» **Work to complete**:
Look through the data that follows and copy each line with the string "Courtyard".

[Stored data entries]
BEGIN

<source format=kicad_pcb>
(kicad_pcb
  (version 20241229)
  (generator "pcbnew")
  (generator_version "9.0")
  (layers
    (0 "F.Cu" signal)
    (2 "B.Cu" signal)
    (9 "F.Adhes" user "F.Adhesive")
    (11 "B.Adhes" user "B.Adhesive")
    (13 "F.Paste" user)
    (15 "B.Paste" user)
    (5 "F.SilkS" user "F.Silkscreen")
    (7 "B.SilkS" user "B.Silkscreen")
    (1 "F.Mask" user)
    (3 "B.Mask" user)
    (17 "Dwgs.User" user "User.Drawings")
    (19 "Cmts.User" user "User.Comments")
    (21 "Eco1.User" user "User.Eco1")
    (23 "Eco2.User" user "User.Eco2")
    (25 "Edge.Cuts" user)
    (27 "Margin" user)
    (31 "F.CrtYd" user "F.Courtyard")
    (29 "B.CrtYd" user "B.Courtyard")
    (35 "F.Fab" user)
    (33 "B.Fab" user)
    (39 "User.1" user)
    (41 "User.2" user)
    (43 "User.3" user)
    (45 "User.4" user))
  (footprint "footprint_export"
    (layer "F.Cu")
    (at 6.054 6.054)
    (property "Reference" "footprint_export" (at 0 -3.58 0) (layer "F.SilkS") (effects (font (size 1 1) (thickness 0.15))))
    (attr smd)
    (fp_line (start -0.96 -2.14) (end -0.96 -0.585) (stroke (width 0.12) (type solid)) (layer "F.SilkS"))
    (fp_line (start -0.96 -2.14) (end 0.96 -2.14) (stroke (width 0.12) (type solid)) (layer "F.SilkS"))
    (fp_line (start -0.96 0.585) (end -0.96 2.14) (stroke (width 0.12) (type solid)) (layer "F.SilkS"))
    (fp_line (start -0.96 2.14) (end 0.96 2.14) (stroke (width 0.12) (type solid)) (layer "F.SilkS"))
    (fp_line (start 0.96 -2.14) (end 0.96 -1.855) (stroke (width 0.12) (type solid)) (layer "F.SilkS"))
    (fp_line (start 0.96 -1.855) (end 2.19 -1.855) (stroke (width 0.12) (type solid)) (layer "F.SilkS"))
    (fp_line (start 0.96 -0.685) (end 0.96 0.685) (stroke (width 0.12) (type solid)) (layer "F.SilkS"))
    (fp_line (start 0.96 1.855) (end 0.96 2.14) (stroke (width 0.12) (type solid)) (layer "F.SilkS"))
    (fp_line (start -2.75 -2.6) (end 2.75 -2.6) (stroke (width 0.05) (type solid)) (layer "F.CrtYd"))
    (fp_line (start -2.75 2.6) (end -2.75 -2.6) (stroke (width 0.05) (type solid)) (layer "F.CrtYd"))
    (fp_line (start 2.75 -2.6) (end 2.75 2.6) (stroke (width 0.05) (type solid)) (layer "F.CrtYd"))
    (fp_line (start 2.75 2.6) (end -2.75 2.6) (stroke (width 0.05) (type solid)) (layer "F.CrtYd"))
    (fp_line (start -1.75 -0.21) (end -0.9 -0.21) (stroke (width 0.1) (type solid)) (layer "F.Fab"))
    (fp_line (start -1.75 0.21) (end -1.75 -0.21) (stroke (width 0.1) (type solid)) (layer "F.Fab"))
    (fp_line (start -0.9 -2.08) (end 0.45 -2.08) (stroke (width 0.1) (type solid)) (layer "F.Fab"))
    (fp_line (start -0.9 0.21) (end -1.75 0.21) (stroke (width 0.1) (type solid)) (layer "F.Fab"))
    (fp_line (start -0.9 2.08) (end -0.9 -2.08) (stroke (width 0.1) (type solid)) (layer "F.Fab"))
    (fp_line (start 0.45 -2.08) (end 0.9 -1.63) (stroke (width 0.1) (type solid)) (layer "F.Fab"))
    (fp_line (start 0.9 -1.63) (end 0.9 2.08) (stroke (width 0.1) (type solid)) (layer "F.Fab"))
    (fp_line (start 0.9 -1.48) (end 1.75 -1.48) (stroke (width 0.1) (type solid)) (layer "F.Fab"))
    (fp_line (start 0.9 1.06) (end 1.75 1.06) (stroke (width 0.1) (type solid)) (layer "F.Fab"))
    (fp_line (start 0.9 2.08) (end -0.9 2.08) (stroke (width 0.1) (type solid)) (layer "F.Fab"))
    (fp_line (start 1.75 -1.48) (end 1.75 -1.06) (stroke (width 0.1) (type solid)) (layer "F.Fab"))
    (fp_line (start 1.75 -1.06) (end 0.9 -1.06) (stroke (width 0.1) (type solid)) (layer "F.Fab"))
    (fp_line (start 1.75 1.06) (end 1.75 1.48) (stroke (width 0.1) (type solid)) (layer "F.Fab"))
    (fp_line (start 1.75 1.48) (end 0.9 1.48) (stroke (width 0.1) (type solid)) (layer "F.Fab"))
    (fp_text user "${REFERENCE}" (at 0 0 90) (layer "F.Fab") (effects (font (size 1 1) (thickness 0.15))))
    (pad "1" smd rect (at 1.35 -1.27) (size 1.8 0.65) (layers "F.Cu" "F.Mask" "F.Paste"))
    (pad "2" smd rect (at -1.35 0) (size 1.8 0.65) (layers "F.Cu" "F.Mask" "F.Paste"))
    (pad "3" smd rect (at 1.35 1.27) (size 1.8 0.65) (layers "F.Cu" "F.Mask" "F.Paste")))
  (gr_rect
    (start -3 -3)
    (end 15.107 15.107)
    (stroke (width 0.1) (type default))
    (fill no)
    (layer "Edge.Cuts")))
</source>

END
BEGIN

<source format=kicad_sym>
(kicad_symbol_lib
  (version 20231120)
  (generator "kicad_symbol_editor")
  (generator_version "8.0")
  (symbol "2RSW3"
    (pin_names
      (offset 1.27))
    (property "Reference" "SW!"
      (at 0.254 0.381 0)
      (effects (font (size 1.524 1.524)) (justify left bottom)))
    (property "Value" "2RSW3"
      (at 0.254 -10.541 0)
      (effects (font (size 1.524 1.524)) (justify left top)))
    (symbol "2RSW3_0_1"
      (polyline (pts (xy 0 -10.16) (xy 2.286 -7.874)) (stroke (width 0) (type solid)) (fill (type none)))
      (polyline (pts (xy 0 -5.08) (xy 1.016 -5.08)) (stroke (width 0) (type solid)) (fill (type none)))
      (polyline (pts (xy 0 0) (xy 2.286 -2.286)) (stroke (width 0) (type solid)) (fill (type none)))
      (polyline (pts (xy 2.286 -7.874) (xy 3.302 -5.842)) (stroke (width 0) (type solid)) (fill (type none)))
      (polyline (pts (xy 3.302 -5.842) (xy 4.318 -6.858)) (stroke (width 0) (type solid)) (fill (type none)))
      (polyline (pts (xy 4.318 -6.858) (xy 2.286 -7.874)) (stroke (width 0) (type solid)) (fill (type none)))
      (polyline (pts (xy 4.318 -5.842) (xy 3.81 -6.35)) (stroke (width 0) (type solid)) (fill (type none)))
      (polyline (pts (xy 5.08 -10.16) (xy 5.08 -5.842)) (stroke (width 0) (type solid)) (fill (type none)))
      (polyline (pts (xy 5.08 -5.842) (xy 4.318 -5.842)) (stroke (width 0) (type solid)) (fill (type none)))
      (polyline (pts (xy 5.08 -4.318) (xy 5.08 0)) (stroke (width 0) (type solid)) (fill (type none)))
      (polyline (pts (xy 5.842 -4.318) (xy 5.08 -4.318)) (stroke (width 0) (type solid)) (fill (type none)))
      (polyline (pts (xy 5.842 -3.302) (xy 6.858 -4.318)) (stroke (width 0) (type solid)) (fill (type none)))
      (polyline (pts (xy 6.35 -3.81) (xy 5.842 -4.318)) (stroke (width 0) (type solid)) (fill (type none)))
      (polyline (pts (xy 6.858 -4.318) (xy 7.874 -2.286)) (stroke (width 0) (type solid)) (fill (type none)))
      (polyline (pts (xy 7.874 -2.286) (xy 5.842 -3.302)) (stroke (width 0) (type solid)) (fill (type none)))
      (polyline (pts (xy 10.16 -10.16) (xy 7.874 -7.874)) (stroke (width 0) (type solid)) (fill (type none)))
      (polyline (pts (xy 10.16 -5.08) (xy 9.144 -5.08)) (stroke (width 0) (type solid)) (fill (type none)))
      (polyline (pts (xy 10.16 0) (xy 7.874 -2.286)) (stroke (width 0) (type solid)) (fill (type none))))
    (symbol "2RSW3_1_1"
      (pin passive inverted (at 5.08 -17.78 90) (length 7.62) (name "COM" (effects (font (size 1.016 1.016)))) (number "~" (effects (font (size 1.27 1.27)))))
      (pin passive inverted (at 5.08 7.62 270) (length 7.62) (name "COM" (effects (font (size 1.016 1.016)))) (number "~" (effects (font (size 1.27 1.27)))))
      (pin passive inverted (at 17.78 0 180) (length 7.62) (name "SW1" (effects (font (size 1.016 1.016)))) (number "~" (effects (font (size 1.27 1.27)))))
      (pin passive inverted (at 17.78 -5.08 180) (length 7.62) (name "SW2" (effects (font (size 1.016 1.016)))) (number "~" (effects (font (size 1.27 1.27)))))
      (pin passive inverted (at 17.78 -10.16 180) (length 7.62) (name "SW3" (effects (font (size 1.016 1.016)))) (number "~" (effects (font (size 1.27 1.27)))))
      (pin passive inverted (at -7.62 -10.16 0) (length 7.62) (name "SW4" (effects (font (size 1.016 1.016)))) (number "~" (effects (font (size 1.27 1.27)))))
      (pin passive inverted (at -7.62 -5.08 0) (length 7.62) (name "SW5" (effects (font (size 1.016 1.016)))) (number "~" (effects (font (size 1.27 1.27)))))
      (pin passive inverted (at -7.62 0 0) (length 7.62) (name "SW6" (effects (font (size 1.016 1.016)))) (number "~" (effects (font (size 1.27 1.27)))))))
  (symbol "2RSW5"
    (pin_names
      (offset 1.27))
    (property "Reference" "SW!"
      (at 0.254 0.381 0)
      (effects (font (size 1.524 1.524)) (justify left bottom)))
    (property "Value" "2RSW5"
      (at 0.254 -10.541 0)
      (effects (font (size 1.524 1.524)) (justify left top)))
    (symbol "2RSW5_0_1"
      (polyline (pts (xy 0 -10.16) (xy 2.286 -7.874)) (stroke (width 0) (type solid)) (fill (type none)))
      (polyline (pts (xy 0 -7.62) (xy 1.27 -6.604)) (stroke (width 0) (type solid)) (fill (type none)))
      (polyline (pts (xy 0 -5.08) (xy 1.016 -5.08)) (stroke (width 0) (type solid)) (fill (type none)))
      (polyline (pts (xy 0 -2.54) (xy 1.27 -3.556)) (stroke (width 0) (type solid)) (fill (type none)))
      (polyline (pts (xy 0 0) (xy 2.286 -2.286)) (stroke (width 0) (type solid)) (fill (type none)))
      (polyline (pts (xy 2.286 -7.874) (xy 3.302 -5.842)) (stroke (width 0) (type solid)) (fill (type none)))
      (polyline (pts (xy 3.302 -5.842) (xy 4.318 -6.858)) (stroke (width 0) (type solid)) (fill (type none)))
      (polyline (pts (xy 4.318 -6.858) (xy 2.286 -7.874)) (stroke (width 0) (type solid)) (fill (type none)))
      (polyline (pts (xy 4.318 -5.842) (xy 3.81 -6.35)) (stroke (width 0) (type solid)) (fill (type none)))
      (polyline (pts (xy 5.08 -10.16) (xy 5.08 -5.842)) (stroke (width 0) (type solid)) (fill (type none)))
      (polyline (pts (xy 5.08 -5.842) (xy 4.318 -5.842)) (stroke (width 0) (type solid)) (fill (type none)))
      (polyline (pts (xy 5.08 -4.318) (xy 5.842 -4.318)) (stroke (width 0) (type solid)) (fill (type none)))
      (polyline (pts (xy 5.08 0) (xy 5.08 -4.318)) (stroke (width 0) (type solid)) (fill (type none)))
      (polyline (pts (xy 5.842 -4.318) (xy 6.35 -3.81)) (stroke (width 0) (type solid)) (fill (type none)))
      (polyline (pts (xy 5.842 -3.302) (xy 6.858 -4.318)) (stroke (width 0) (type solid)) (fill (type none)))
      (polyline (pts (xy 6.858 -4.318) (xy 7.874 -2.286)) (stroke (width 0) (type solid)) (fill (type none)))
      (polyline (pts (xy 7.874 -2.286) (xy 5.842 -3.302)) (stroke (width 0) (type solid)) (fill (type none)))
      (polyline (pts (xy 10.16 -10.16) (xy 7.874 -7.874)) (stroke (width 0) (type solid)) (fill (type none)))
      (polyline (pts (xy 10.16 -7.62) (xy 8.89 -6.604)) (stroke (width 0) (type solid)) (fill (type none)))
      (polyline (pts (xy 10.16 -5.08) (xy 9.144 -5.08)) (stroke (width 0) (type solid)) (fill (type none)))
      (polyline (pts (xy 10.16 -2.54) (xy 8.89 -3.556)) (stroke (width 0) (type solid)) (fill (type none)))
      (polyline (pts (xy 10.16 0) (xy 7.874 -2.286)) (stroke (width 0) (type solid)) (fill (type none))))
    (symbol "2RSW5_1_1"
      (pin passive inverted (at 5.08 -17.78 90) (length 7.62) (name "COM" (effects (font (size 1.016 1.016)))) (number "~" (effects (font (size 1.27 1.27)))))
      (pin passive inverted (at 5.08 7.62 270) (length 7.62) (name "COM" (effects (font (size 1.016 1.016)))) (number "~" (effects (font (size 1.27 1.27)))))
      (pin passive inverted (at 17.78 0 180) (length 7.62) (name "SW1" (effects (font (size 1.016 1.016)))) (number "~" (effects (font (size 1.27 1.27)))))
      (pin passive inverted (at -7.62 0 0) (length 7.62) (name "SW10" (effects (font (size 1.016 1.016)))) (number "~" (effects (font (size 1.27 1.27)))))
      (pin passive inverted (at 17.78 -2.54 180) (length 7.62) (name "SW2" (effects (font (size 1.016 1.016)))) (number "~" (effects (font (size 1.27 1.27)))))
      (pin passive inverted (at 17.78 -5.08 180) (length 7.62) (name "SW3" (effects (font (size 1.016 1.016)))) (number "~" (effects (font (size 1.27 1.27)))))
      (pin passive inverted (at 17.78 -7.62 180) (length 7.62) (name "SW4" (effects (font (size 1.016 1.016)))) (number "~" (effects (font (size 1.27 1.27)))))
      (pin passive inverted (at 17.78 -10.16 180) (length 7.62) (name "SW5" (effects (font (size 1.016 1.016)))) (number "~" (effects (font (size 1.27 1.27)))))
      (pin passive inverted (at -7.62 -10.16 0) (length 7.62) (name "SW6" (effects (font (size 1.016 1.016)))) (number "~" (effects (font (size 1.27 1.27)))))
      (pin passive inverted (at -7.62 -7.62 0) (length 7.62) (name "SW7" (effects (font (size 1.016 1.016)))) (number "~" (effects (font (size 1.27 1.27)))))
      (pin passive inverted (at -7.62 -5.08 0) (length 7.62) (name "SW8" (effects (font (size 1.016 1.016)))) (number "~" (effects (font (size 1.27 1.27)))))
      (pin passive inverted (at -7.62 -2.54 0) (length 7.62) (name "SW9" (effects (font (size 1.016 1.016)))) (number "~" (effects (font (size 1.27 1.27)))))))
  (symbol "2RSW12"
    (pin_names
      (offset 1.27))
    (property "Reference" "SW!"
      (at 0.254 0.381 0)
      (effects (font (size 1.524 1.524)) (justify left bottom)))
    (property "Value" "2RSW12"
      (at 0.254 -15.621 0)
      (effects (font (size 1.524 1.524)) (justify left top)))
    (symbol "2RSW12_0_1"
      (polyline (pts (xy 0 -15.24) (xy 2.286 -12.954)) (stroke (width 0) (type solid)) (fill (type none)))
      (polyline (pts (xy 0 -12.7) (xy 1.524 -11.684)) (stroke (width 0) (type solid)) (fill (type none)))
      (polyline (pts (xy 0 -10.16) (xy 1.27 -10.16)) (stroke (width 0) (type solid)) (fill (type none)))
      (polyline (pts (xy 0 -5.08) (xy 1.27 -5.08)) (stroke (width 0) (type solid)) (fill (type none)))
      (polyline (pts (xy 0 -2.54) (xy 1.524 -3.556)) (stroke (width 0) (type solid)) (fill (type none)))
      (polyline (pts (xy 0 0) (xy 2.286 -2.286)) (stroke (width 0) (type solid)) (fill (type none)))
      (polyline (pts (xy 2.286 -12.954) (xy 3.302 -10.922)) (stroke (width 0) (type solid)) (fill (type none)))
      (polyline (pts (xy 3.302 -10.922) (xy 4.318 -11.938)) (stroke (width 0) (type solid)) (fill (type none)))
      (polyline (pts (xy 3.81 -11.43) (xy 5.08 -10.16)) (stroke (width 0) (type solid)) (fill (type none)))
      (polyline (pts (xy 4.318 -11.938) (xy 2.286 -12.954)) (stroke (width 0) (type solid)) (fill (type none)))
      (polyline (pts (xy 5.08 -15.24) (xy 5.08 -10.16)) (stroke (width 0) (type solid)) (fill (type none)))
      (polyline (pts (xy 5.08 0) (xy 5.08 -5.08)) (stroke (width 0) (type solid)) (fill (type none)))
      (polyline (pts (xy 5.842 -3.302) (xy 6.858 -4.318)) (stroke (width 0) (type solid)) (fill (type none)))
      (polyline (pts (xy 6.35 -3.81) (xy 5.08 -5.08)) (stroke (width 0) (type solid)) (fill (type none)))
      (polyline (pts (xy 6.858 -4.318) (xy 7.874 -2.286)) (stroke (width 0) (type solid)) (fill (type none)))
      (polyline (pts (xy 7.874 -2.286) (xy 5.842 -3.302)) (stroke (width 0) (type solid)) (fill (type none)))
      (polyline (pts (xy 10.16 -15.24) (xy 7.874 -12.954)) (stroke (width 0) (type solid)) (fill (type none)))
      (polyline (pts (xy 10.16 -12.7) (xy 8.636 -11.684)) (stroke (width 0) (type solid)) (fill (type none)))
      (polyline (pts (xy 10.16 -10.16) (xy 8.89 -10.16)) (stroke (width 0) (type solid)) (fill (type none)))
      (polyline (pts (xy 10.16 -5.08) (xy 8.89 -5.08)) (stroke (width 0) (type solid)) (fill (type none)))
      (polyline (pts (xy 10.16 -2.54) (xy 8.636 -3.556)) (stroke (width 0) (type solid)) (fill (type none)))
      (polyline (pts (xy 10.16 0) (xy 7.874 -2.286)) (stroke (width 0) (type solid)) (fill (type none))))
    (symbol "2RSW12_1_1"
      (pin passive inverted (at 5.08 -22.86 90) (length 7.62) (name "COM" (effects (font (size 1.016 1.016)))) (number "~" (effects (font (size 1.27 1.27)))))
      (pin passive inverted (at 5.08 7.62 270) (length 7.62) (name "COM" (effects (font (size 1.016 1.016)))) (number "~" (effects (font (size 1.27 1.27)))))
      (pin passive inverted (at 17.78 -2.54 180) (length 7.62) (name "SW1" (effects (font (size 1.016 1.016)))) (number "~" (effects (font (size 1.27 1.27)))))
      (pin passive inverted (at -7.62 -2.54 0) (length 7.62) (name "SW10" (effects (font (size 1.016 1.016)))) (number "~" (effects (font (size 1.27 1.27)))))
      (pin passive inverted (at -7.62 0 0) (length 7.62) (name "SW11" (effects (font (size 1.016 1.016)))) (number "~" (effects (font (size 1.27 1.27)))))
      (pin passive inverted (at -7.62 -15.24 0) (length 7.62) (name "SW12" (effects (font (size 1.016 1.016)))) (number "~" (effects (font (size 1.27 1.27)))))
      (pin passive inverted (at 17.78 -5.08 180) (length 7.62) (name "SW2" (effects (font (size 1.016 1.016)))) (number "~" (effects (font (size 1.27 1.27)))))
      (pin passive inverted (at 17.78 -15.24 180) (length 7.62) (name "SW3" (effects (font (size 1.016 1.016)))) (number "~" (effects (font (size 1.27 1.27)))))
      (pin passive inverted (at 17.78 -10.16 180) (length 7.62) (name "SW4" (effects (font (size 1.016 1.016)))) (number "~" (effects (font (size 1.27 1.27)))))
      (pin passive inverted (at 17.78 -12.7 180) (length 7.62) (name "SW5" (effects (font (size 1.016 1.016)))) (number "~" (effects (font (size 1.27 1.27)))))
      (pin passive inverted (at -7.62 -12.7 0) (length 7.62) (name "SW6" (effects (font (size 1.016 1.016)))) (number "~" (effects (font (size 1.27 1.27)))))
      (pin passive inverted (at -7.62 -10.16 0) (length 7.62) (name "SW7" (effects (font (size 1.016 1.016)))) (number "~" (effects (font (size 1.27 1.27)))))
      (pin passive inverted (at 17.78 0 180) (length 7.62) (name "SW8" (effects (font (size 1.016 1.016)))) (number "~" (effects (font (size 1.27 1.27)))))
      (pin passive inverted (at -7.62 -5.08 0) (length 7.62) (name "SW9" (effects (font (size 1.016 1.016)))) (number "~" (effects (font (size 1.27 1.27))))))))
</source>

END

» **Problem solution**:
    (31 "F.CrtYd" user "F.Courtyard")
    (29 "B.CrtYd" user "B.Courtyard")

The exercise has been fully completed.